* _WORK TO COMPLETE_:
Answer these questions using the page on regular expressions in shell scripting below:
(a) According to the page, how do regular expressions differ from one scripting or programming language to another?
(b) What two kinds of values do regular expressions take to form patterns?
(c) What example does the page give of validating input?

* _SELECTED EXTRACT_:
Shell scripting | Regular expressions

Index

Regex 101
Basic regex
Extended regex

When working with text data, something that stands out in scripting is using regular expressions (aka regex). Regular expressions are symbolic notations we can use to identify patterns in text data.

Although regex are available in almost every scripting and programming languages (if not all of them), they vary slightly from language to language.

Regex 101

Regular expressions take literals and meta-characters as values to form patterns. They can be used both inside shell scripts and along command line tools.

With regular expressions we can:

Search in huge text files to find specific words.
Validate input to match what the program may require (e.g., don't accept letters when asking for a number in input).
Replace particular words or letters automatically in a document (e.g., uppercase words' first letter after a dot).

* _DATASET CONTENT_:
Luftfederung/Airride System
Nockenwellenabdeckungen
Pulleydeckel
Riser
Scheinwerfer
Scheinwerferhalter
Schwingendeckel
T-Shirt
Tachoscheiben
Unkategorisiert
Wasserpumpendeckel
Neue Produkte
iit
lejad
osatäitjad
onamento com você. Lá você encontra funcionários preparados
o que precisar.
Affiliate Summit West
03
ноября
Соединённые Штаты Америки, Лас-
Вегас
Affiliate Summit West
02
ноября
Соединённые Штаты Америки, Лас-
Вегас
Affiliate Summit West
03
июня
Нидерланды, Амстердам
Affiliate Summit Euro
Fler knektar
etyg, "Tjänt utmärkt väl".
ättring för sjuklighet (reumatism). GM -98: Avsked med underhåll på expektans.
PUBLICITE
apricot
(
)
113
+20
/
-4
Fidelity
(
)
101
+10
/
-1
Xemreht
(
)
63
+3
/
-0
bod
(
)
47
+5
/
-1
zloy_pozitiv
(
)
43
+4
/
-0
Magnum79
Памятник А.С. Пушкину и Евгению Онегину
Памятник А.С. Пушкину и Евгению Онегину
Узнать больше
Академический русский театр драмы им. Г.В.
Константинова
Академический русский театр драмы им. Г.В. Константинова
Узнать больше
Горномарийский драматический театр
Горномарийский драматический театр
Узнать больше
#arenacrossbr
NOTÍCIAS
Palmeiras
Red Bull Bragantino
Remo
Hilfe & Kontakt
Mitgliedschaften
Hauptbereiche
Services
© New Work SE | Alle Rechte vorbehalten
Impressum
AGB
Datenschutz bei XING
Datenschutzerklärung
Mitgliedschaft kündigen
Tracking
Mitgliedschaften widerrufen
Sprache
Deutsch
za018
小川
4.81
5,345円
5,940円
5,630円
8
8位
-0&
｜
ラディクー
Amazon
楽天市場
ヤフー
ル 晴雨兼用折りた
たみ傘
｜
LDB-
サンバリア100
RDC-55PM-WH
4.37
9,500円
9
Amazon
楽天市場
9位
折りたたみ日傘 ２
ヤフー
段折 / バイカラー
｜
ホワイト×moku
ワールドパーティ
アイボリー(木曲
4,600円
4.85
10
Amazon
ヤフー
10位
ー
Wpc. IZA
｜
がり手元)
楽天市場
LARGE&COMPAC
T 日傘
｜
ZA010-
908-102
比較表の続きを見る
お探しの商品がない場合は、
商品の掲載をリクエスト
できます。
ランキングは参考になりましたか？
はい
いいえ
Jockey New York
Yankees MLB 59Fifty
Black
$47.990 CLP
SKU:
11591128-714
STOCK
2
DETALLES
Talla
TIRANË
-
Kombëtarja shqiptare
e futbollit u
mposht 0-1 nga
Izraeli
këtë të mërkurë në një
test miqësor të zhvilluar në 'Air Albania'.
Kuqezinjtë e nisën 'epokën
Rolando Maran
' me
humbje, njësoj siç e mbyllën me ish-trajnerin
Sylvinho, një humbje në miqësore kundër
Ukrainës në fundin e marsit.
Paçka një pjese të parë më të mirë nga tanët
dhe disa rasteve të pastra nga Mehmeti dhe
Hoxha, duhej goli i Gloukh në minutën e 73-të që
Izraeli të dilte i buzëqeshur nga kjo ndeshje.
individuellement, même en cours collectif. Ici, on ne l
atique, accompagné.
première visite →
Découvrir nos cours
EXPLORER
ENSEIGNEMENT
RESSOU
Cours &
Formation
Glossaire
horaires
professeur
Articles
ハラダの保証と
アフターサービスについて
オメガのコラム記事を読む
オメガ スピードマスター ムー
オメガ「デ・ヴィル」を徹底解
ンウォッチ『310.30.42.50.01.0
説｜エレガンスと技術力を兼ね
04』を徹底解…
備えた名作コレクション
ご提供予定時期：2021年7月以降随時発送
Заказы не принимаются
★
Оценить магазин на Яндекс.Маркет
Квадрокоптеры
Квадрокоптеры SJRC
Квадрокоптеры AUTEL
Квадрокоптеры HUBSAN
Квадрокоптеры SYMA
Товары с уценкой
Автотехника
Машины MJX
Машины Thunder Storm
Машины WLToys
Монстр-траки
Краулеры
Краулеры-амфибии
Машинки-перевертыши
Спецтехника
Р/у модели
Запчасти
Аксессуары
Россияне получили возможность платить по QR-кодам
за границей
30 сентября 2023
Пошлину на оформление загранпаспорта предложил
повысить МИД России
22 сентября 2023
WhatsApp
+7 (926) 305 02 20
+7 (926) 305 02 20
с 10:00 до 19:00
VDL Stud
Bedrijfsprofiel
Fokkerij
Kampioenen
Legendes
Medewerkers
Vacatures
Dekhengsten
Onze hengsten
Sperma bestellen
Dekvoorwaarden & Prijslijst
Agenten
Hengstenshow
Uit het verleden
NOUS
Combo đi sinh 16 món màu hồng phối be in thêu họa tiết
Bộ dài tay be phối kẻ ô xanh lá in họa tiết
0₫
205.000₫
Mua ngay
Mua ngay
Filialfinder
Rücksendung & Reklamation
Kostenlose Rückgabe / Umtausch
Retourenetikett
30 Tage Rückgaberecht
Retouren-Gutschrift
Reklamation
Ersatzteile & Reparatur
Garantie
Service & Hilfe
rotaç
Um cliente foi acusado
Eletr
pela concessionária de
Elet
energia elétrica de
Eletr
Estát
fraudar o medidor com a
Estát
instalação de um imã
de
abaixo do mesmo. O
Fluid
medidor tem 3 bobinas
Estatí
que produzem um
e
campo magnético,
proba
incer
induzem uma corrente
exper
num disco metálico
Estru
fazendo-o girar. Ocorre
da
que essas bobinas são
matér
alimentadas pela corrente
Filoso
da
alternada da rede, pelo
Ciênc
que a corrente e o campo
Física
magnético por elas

* _RESPONSE AREA_:
(a) They vary slightly from language to language.
(b) Literals and meta-characters.
(c) Not accepting letters when asking for a number in input.